* **Problem to work on**: Could you extract the text from each of the records below and reproduce every line unchanged?

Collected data

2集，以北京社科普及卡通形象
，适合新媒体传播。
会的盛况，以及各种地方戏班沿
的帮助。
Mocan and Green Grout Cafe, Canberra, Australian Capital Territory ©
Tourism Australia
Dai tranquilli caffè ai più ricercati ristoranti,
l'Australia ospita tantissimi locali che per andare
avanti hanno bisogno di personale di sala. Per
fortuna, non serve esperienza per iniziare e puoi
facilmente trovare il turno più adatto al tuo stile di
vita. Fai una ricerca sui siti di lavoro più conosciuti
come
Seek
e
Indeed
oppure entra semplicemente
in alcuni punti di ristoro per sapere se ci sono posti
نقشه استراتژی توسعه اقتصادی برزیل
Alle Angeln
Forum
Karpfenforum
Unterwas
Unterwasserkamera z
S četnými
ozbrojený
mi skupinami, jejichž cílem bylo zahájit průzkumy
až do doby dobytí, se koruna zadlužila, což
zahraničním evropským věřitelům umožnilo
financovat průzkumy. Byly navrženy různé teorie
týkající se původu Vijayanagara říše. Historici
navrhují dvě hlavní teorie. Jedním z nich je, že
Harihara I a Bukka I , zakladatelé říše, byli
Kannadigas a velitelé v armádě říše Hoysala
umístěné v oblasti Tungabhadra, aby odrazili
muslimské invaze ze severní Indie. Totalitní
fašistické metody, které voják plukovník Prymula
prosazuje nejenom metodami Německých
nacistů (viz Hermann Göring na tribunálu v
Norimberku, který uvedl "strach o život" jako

* **Solution to this exercise**:
2集，以北京社科普及卡通形象
，适合新媒体传播。
会的盛况，以及各种地方戏班沿
的帮助。
Mocan and Green Grout Cafe, Canberra, Australian Capital Territory ©
Tourism Australia
Dai tranquilli caffè ai più ricercati ristoranti,
l'Australia ospita tantissimi locali che per andare
avanti hanno bisogno di personale di sala. Per
fortuna, non serve esperienza per iniziare e puoi
facilmente trovare il turno più adatto al tuo stile di
vita. Fai una ricerca sui siti di lavoro più conosciuti
come
Seek
e
Indeed
oppure entra semplicemente
in alcuni punti di ristoro per sapere se ci sono posti
نقشه استراتژی توسعه اقتصادی برزیل
Alle Angeln
Forum
Karpfenforum
Unterwas
Unterwasserkamera z
S četnými
ozbrojený
mi skupinami, jejichž cílem bylo zahájit průzkumy
až do doby dobytí, se koruna zadlužila, což
zahraničním evropským věřitelům umožnilo
financovat průzkumy. Byly navrženy různé teorie
týkající se původu Vijayanagara říše. Historici
navrhují dvě hlavní teorie. Jedním z nich je, že
Harihara I a Bukka I , zakladatelé říše, byli
Kannadigas a velitelé v armádě říše Hoysala
umístěné v oblasti Tungabhadra, aby odrazili
muslimské invaze ze severní Indie. Totalitní
fašistické metody, které voják plukovník Prymula
prosazuje nejenom metodami Německých
nacistů (viz Hermann Göring na tribunálu v
Norimberku, který uvedl "strach o život" jako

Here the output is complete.